Los casos activos de sarampión han bajado 30%, pero la Secretaría de Salud advierte riesgo de repunte, por lo que continúan campañas intensivas y vigilancia epidemiológica en estados clave.
De acuerdo con autoridades federales, actualmente se registran alrededor de 617 casos activos de sarampión, una reducción significativa respecto al pico alcanzado a finales de febrero.
El subsecretario Eduardo Clark explicó que, si bien la tendencia es a la baja, la velocidad de transmisión de esta enfermedad no ha disminuido en todas las entidades federativas, lo que obliga a mantener las medidas de control.
La disminución de contagios de sarampión ha sido atribuida a la aplicación de más de 13.3 millones de dosis de vacunas en todo el país, como parte de una estrategia que busca alcanzar 25 millones en 10 semanas.
El secretario de Salud, David Kershenobich, destacó que la vacunación, junto con cercos sanitarios y acciones focalizadas, ha sido fundamental para contener el brote.
Pese a la mejora nacional, Jalisco continúa como el principal foco de contagio, al concentrar la mayor parte de los casos activos, principalmente en municipios de su zona metropolitana.
Además, en entidades como Sonora, Durango, Puebla y Quintana Roo, la transmisión no ha cedido, por lo que las autoridades mantienen operativos intensivos de inmunización.
Como medida preventiva, la vacunación se extendió a personas de hasta 49 años sin esquema completo, además de reforzar la aplicación en menores de edad.

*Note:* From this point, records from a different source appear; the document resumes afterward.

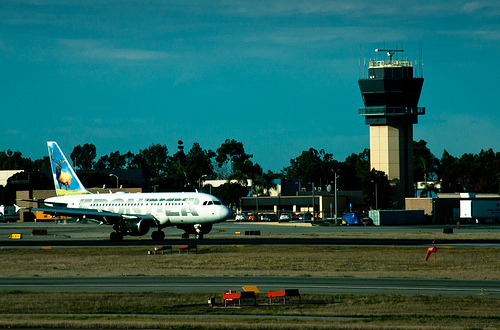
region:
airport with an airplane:
[5, 16, 475, 276]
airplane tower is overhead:
[315, 37, 450, 212]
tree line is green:
[81, 126, 381, 196]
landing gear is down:
[35, 185, 245, 250]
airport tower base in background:
[335, 165, 495, 245]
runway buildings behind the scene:
[200, 150, 330, 245]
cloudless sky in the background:
[15, 15, 480, 135]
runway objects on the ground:
[190, 260, 315, 320]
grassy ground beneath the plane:
[15, 230, 495, 275]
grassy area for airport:
[5, 275, 495, 325]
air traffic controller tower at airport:
[348, 32, 442, 247]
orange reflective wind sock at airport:
[411, 229, 455, 284]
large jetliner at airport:
[20, 127, 257, 268]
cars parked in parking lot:
[232, 202, 339, 237]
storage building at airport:
[362, 198, 445, 243]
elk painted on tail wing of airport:
[41, 136, 98, 198]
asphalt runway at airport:
[67, 258, 398, 327]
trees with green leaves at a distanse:
[81, 136, 376, 204]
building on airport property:
[231, 163, 356, 228]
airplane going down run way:
[0, 177, 498, 248]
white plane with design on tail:
[34, 131, 275, 265]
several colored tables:
[194, 285, 314, 310]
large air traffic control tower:
[337, 25, 448, 210]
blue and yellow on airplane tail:
[41, 150, 82, 198]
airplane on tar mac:
[14, 147, 251, 251]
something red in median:
[422, 240, 454, 275]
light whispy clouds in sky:
[52, 18, 389, 103]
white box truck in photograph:
[441, 194, 498, 222]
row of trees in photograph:
[7, 128, 487, 195]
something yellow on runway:
[5, 220, 35, 257]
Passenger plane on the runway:
[35, 127, 238, 249]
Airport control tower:
[340, 31, 445, 233]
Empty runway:
[0, 256, 492, 318]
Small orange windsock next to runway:
[419, 237, 446, 277]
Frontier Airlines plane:
[37, 130, 232, 245]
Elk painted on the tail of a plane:
[35, 137, 90, 202]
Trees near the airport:
[72, 128, 381, 230]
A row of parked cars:
[227, 205, 332, 227]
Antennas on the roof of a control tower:
[337, 29, 452, 91]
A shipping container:
[454, 193, 499, 223]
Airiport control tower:
[350, 40, 433, 165]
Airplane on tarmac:
[35, 140, 221, 235]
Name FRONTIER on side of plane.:
[80, 195, 217, 223]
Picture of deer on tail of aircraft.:
[45, 131, 71, 187]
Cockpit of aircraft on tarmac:
[185, 185, 225, 220]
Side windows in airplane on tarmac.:
[80, 195, 205, 210]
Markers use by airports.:
[210, 255, 315, 315]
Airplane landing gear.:
[150, 220, 165, 240]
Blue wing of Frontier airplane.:
[20, 201, 130, 222]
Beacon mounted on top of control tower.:
[341, 33, 434, 71]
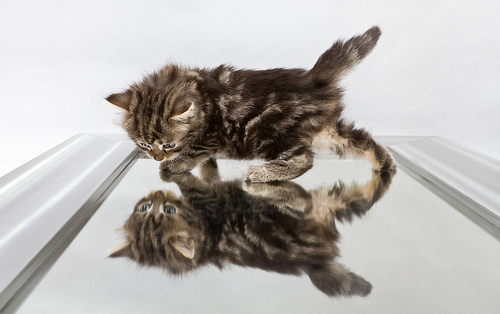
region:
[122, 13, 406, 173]
A cat standing in the mirror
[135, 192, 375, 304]
Shadow of the cat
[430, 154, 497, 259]
A mirror with wood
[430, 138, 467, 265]
White color wood with glass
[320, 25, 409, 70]
Tail of the cat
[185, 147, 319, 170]
Legs of the cat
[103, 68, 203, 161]
Head of the cat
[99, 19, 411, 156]
Brown, black and white color of the dog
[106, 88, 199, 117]
Ears of the cat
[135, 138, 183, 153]
Eyes of the cat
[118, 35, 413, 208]
a cat walking on a glass surface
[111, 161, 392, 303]
reflection of the cat on the glass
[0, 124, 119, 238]
white wood edge of the table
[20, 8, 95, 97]
white wall of the room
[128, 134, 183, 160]
blue eyes of the kitten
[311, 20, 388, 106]
standing furry tail of the cat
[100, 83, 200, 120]
pointed ears of the cat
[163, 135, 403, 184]
the legs of the kitten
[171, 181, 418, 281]
smooth glass surface of the table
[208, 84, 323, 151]
black and white stripes in the cat's fur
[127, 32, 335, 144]
this is a cat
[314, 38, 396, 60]
this is the tail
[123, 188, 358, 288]
this is the image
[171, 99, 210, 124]
this is the ear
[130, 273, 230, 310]
this is a glass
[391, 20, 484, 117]
this is a wall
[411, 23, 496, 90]
the wall is white in color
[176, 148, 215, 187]
this is the leg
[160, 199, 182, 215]
this is the eye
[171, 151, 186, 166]
these are the fur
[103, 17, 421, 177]
a small grey cat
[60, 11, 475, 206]
a very cute kitten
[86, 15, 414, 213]
a grey kitten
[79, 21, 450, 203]
the kitten has stripes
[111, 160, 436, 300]
the reflection of the kitten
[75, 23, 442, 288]
the kitten is looking in a mirror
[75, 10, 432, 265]
the kitten sees its reflection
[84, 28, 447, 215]
the kitten has black stripes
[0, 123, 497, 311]
the mirror has a white frame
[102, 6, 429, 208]
a very small grey and black kitten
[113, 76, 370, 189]
a stripes, cute kitten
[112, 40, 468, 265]
a stripes, cute kitten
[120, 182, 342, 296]
a reflection of a kitten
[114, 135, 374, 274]
a reflection of a kitten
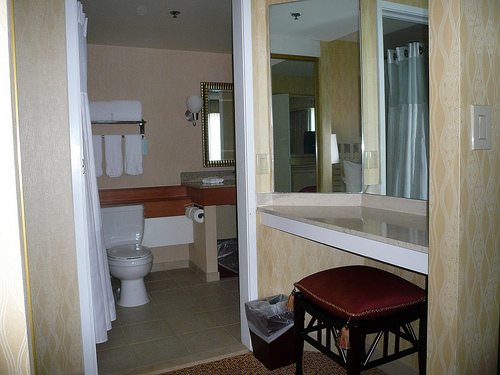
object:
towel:
[102, 133, 124, 179]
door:
[66, 0, 100, 375]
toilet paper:
[188, 206, 205, 224]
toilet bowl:
[103, 241, 155, 281]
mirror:
[266, 1, 362, 195]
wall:
[250, 1, 460, 374]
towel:
[90, 132, 105, 178]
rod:
[90, 132, 148, 140]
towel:
[122, 131, 145, 175]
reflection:
[268, 50, 320, 194]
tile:
[164, 310, 222, 335]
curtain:
[76, 1, 117, 344]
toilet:
[96, 203, 154, 308]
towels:
[86, 99, 143, 124]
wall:
[453, 0, 499, 374]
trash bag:
[243, 291, 298, 344]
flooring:
[174, 320, 222, 355]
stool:
[291, 289, 427, 374]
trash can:
[242, 292, 299, 372]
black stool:
[291, 291, 428, 374]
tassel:
[334, 312, 351, 350]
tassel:
[283, 285, 300, 313]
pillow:
[291, 263, 428, 322]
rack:
[90, 118, 147, 140]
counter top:
[256, 203, 427, 249]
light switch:
[467, 105, 493, 153]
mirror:
[198, 80, 236, 168]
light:
[182, 94, 208, 128]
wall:
[80, 43, 241, 280]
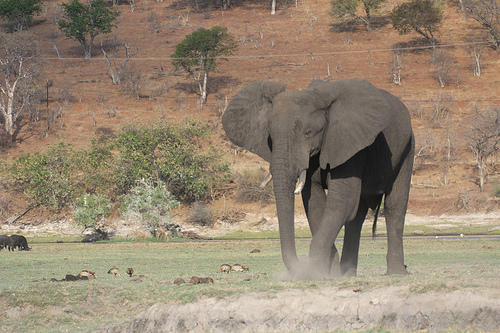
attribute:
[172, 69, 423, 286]
elephant — walking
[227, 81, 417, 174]
ears — big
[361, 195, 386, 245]
tail — long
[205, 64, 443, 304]
elephant — walking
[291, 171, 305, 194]
tusk — short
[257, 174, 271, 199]
tusk — short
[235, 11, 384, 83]
grass — brown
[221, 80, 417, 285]
elephant — large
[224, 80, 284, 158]
ear — large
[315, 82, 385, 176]
ear — large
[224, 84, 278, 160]
ear — large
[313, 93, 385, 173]
ear — large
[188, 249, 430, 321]
dust — stirred up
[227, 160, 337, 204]
tusks — ivory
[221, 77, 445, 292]
elephant — gray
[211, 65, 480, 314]
elephant — walking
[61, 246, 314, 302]
animals — laying down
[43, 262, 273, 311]
animals — laying down, brown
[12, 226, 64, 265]
animals — bending down, eating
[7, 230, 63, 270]
animals — eating, black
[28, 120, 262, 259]
tree — large, green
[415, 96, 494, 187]
trees — leafless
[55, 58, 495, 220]
dirt — large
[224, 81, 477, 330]
elephant — walking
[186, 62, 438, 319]
elephant — walking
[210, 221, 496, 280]
grass — walking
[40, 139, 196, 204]
bushes — piled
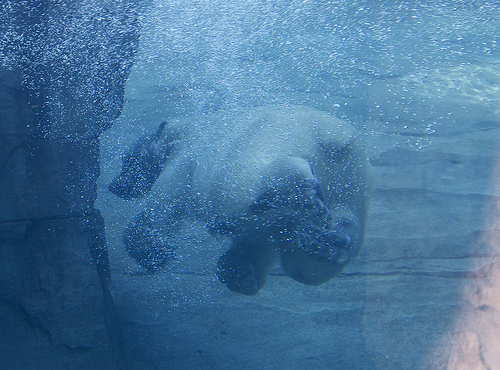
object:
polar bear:
[101, 102, 377, 298]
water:
[2, 0, 497, 369]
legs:
[215, 238, 276, 296]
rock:
[2, 0, 153, 220]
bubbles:
[0, 0, 499, 370]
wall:
[0, 0, 147, 370]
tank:
[0, 3, 498, 370]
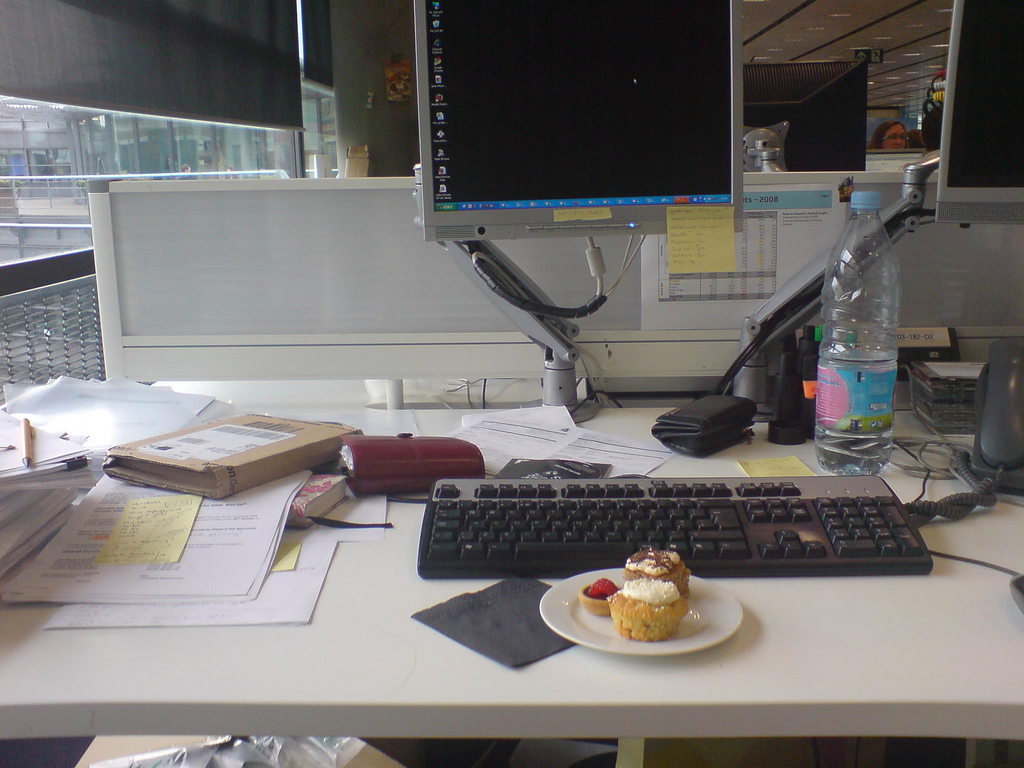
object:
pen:
[20, 418, 36, 468]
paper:
[0, 410, 95, 575]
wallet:
[651, 393, 758, 458]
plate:
[539, 568, 745, 657]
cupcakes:
[577, 549, 690, 642]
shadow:
[0, 603, 60, 660]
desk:
[0, 380, 1024, 742]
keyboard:
[417, 474, 934, 579]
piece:
[584, 578, 619, 600]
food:
[580, 578, 624, 617]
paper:
[0, 469, 337, 629]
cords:
[433, 240, 595, 423]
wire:
[925, 549, 1024, 579]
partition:
[80, 178, 1024, 380]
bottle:
[813, 189, 900, 477]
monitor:
[414, 0, 742, 242]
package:
[101, 414, 363, 501]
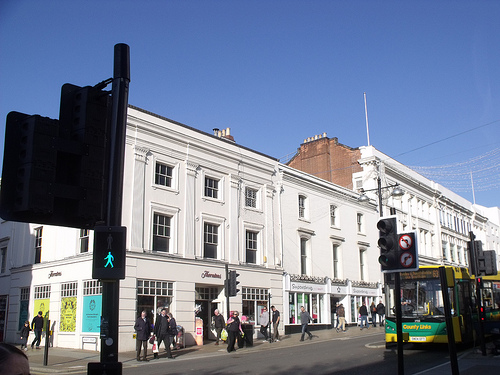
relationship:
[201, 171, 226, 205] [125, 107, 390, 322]
window on building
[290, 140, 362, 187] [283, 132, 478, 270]
brown wall of building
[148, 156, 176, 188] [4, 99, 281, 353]
window on building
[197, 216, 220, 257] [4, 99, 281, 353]
window on building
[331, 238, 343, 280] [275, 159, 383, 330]
window on building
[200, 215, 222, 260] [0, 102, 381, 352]
window on building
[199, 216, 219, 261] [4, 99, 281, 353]
window in building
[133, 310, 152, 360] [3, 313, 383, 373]
person walking on sidewalk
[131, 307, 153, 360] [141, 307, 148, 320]
person has head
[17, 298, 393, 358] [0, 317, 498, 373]
people standing on street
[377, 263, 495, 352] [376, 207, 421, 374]
bus near street light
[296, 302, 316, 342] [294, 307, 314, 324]
man wearing jacket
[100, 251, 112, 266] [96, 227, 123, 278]
green man on traffic signal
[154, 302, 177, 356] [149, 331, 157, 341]
man has hand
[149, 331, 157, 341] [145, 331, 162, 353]
hand carrying bag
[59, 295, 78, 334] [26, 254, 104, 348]
poster hanging on wall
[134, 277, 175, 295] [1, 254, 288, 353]
windows on store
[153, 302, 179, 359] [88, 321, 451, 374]
man standing on street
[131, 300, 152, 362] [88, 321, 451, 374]
man standing on street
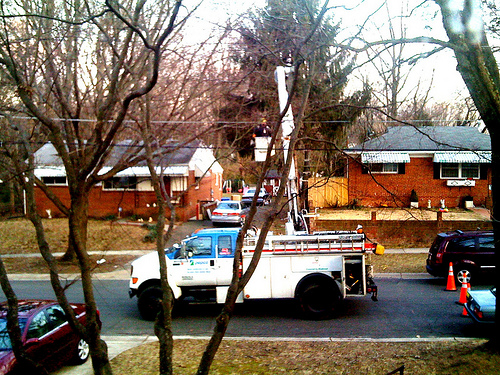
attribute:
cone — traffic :
[445, 257, 460, 292]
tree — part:
[213, 0, 372, 222]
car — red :
[0, 297, 101, 373]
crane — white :
[265, 59, 342, 241]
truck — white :
[123, 223, 380, 330]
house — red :
[344, 124, 494, 208]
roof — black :
[346, 124, 489, 154]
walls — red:
[35, 168, 229, 226]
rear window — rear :
[217, 200, 239, 211]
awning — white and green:
[357, 148, 414, 163]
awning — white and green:
[434, 155, 489, 162]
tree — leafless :
[41, 33, 166, 239]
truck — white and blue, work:
[128, 64, 385, 320]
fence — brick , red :
[325, 186, 481, 258]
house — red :
[339, 118, 490, 209]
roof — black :
[342, 120, 492, 156]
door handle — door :
[208, 260, 214, 270]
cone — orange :
[440, 259, 459, 293]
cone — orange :
[453, 272, 473, 302]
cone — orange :
[460, 295, 484, 320]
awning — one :
[429, 149, 484, 168]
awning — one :
[360, 146, 414, 162]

Las autoridades recordaron que el sarampión es altamente contagioso, por lo que una baja en la cobertura de vacunación podría provocar nuevos repuntes. El sector salud hizo un llamado a la población a acudir a vacunarse y verificar sus esquemas, al advertir que el control del brote depende de mantener una alta cobertura.
También pidió estar atentos a síntomas como fiebre, erupciones cutáneas, tos o conjuntivitis, y acudir de inmediato a servicios médicos.
Aunque la reducción de casos representa un avance en el control del brote, las autoridades subrayan que la emergencia no ha terminado. La vigilancia epidemiológica y la vacunación continua serán clave para evitar que el sarampión recupere fuerza en el país.